Von einem globalen Wiedereinstieg in die Atomenergie kann keine Rede sein: In
den USA wurden seit der Beinahe-Katastrophe von Harrisburg 1979 kein einziges
AKW mehr in Auftrag gegeben. Während die Atomindustrie jeden der wenigen
Neubauten in China oder Indien als Renaissance der Atomenergie von willfährigen
JournalistInnen feierern läßt, gelangen Meldungen über die Abschaltungen
merkwürdig selten an die Öffentlichkeit.
In den nächsten Jahren werden zahlreiche AKWs die technische Altersgrenze von 25
Jahren bereits um fünf bis zehn Jahre überschreiten. In Frankreich wurde erst
2004 die Betriebsgenehmigung für AKWs von 30 auf 40 Jahre erhöht. Selbst wenn
wir also risikofreudig mit einer maximalen Laufzeit von 40 Jahren rechnen,
können wir in den kommenden zehn Jahren von der Abschaltung von weltweit rund 80
AKWs ausgehen. Der nächste GAU, der uns vielleicht schon morgen erwartet, bleibt
bei diesen Überlegungen zynischer Weise ausgeblendet.

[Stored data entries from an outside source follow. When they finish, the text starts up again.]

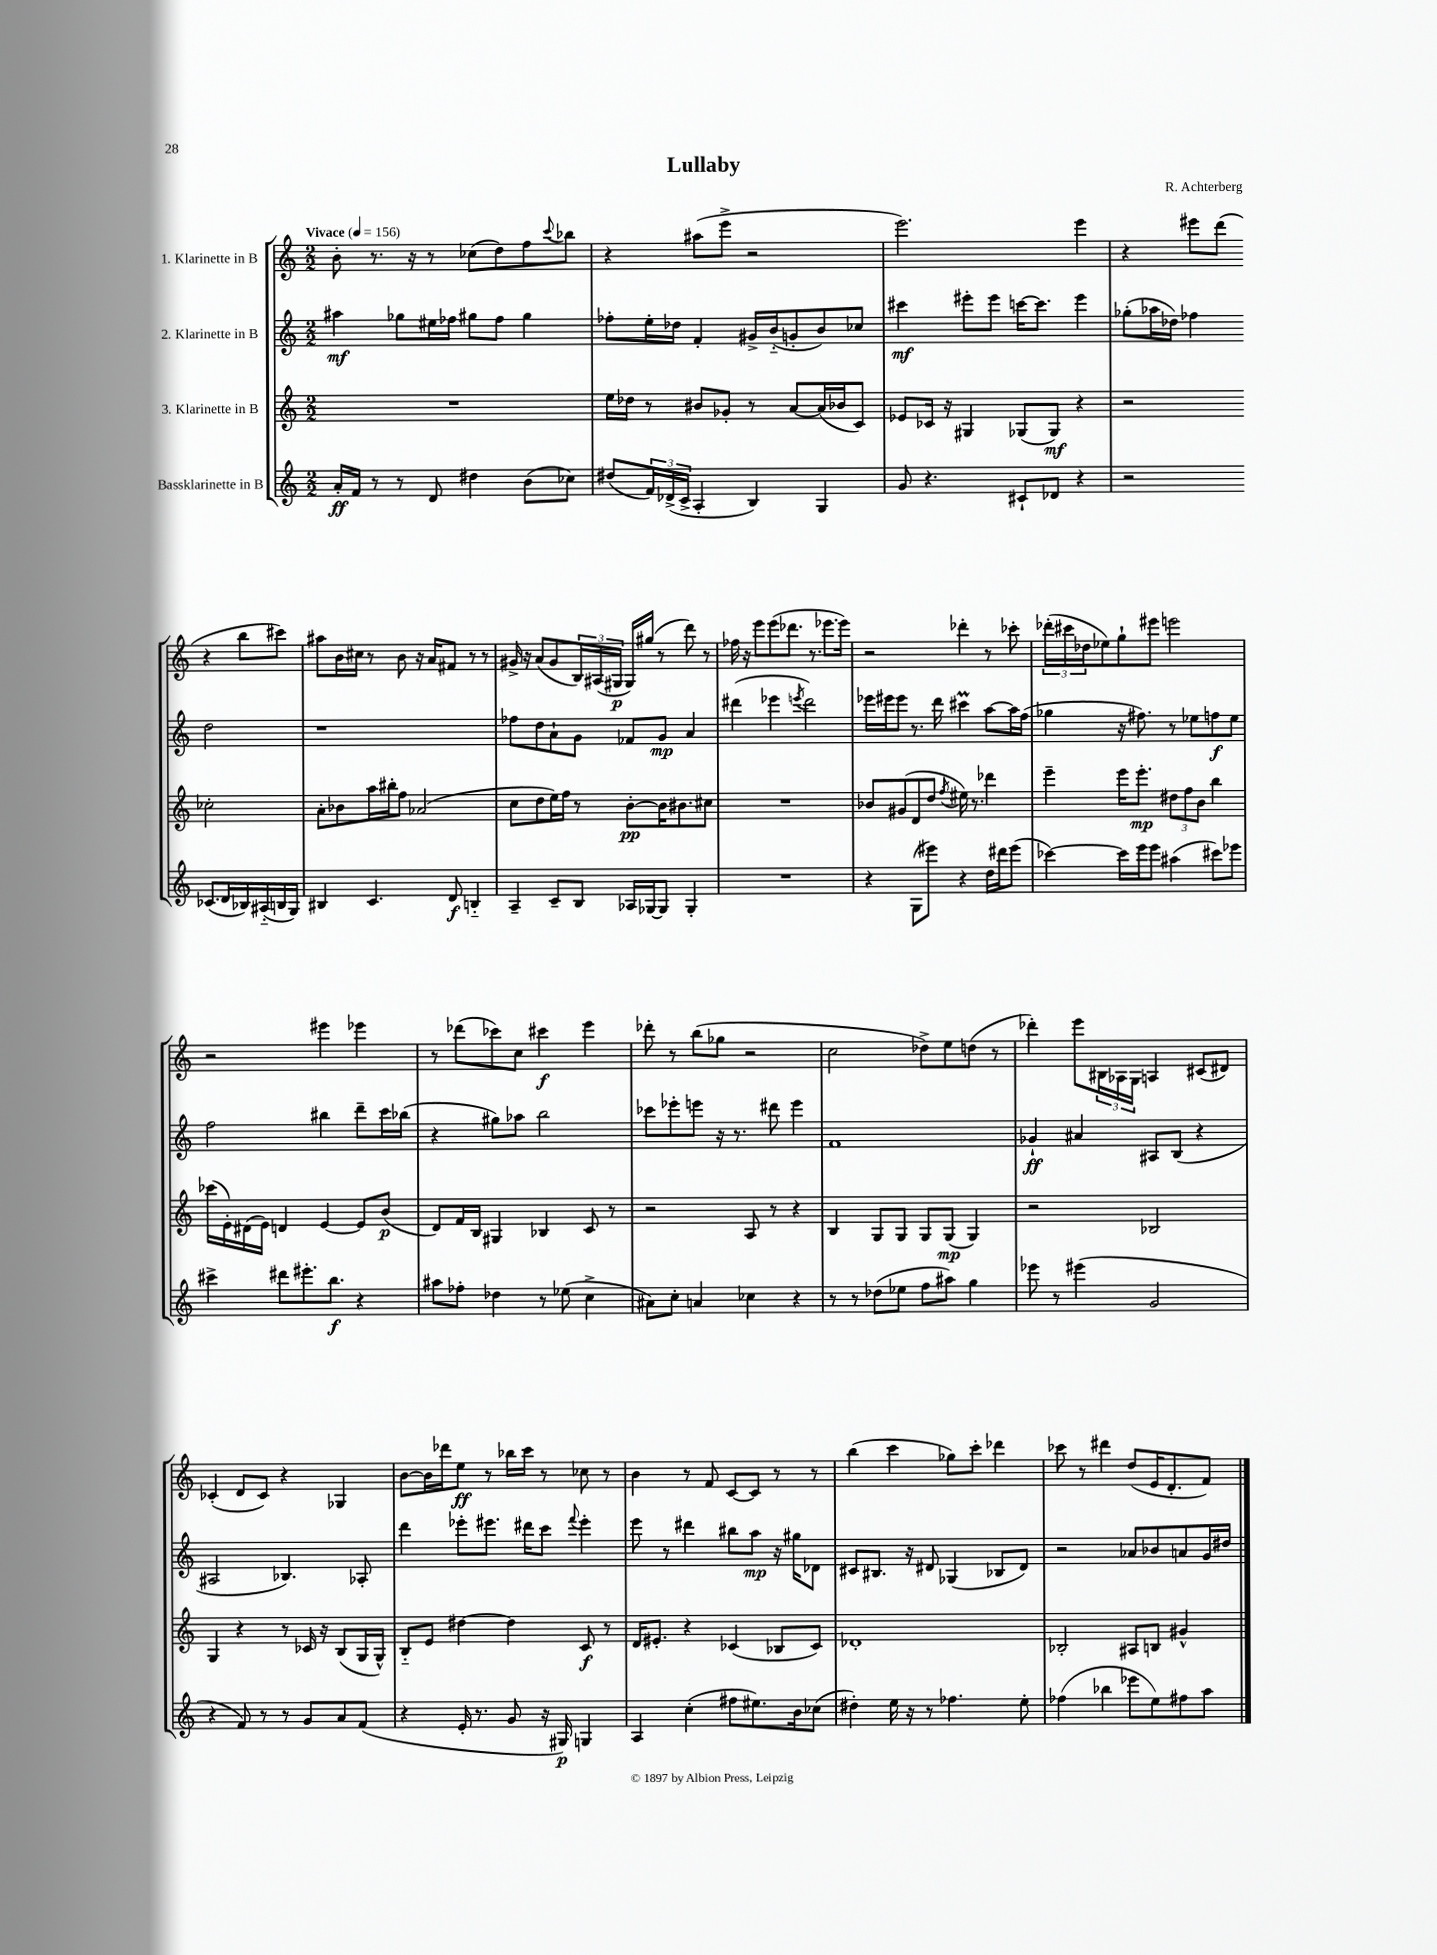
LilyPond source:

\header { title = "Lullaby" composer = "R. Achterberg" }
<<
\new StaffGroup <<
\new Staff = "s0" \with { instrumentName = "1. Klarinette in B" } {
    \clef treble \key c \major \numericTimeSignature \time 2/2 \tempo "Vivace" 4 = 156
    b'8-. r8. r16 r8 ces''8( d''8) f''8 \appoggiatura { c'''8 } bes''8 |
    r4 ais''8( e'''8-> r2 |
    e'''2.) e'''4 |
    r4 eis'''8 d'''8( r4 b''8 cis'''8) |
    ais''8 b'16 cis''16 r8 b'8 r16 a'16 fis'8 r8 r8 |
    gis'16-> r16 a'8( gis'8 \tuplet 3/2 { b16) ais16( gis16\p } gis16) gis''16( r8 d'''8) r8 |
    fes''16 r16 e'''8 e'''8( des'''8. r8. ees'''8. ees'''16) |
    r2 des'''4-. r8 ces'''8-. |
    \tuplet 3/2 { des'''16-.( cis'''16 des''16 } ees''8) g''8-! eis'''8 e'''2 |
    r2 eis'''4 ees'''4 |
    r8 des'''8( ces'''8) c''8 cis'''4\f e'''4 |
    des'''8-. r8 b''8( ges''8 r2 |
    c''2 des''8->) e''8 d''8( r8 |
    des'''4-.) e'''8 \tuplet 3/2 { bis16 aes16 g16 } a4 cis'8( dis'8) |
    ces'4-.( d'8 ces'8) r4 ges4 |
    b'8~ b'16 des'''16 e''8\ff r8 bes''16 c'''16 r8 ces''8 r8 |
    b'4 r8 f'8 c'8~ c'8 r8 r8 |
    b''4( c'''4 ges''8) c'''8-. des'''4 |
    ces'''8 r8 dis'''4 d''8( e'16 d'8.-. f'8) \bar "|." |
}
\new Staff = "s1" \with { instrumentName = "2. Klarinette in B" } {
    \clef treble \key c \major \numericTimeSignature \time 2/2
    ais''4\mf ges''8 eis''16 fes''16 gis''8 fes''8 gis''4 |
    fes''8-. e''16-. des''16 f'4-. gis'16-> b'16-_( g'8-. b'8) ces''8 |
    cis'''4\mf eis'''8-. eis'''8 c'''16~ c'''8. eis'''4 |
    ges''8-.( aes''16 des''16) fes''4 des''2 |
    r1 |
    fes''8 d''8 a'8-! g'8 fes'8 g'8\mp a'4 |
    dis'''4( ees'''4 \acciaccatura { e'''8 } dis'''2) |
    ees'''16 eis'''16 eis'''8 r8. d'''16 cis'''4\prall a''8~ a''16 f''16( |
    ges''4 r16 fis''8.) r8 ees''8 f''8\f ees''8 |
    f''2 bis''4 d'''8-- c'''16 bes''16( |
    r4 gis''8) aes''8 b''2 |
    ces'''8 ees'''8-. e'''8 r16 r8. dis'''8 e'''4 |
    f'1 |
    ges'4-!\ff ais'4 ais8 b8( r4 |
    ais2 bes4.) aes8-. |
    d'''4 ees'''8-. eis'''8. dis'''16 c'''8 \appoggiatura { f'''8 } eis'''4-. |
    e'''8 r8 dis'''4 bis''8 a''8\mp r16 gis''16 des'8 |
    cis'8 bis8. r16 dis'8 ges4( bes8 dis'8) |
    r2 aes'8 bes'8 a'8 g'16 dis''16 \bar "|." |
}
\new Staff = "s2" \with { instrumentName = "3. Klarinette in B" } {
    \clef treble \key c \major \numericTimeSignature \time 2/2
    R1 |
    e''16 des''16 r8 bis'8 ges'8-. r8 a'8~ a'16( bes'16 c'8) |
    ees'8 ces'16 r16 gis4 ges8( ges8\mf) r4 |
    r2 ces''2-. |
    a'8-. bes'8 a''16 bis''16-. f''8 aes'2( |
    c''8 d''8 e''16) f''16 r8 b'8~-.\pp b'16 bis'8. cis''8 |
    R1 |
    bes'8 gis'8( d'8 d''8 \acciaccatura { f''8 } eis''16) r8. des'''4 |
    e'''4-- e'''16 e'''8.-.\mp \tuplet 3/2 { dis''8 f''8 b'8 } b''4 |
    ces'''16( e'16-.) dis'16( e'16) d'4 e'4~ e'8 b'8\p( |
    d'8) f'16 b16 gis4 bes4 c'8 r8 |
    r2 a8 r8 r4 |
    b4 g8 g8 g8 g8\mp( g4) |
    r2 bes2 |
    g4 r4 r8 ces'16 r16 b8( g16 g16-^) |
    b8-_ e'8 dis''4~ dis''4 c'8\f r8 |
    d'16 eis'8.-. r4 ces'4( bes8 ces'8) |
    des'1-. |
    bes2-. ais8 b8 gis'4-^ \bar "|." |
}
\new Staff = "s3" \with { instrumentName = "Bassklarinette in B" } {
    \clef treble \key c \major \numericTimeSignature \time 2/2
    a'16-.\ff f'16 r8 r8 d'8 dis''4 b'8( ces''8) |
    dis''8( \tuplet 3/2 { f'16) des'16->( c'16-> } a4-. b4) g4 |
    g'8 r4. cis'8-! des'8 r4 |
    r2 ces'8.( d'16 bes16) ais16-_( b16 g16) |
    bis4 c'4. d'8\f b4-_ |
    a4-- c'8-- b8 aes16 ges16~ ges8 ges4-. |
    R1 |
    r4 g8( eis'''8) r4 d''16 dis'''16 eis'''8( |
    ces'''4~) ces'''16 e'''16 e'''8 ais''4( cis'''8) ees'''8 |
    cis'''4-> dis'''8 eis'''8.-. b''8.\f r4 |
    ais''8 fes''8-. des''4 r8 ees''8( c''4-> |
    ais'8) c''8-. a'4 ces''4 r4 |
    r8 r8 des''8( ees''8 f''8 ais''8) g''4 |
    ees'''8 r8 eis'''4( g'2 |
    r4 f'8) r8 r8 g'8 a'8 f'8( |
    r4 e'16-. r8. g'8 r16 gis16\p) g4 |
    a4 c''4-.( fis''8 eis''8.) b'16 ces''8( |
    dis''4-.) e''16 r16 r8 fes''4. e''8-. |
    fes''4( bes''4 ees'''8 e''8) fis''8 a''8 \bar "|." |
}
>>
>>
\layout { \context { \Score \remove "Bar_number_engraver" } }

Weltweit sind derzeit 29 AKWs in Bau. Angesichts der Milliardenkosten für jeden
neuen Reaktor und der Scheu privatwirtschaftlicher Investoren vor entsprechend
langen Amortisationszeiten, ist zumindest der weitere schleichende Rückzug aus
der Atomenergie vorprogrammiert.
Wenn sich also die Anti-Atom-Bewegung in Deutschland auf eine Diskussion um
Laufzeitverlängerungen einläßt, gerät sie ohne Not in die Defensive. Zentrale
Forderung muß weiterhin der sofortige Atomausstieg sein.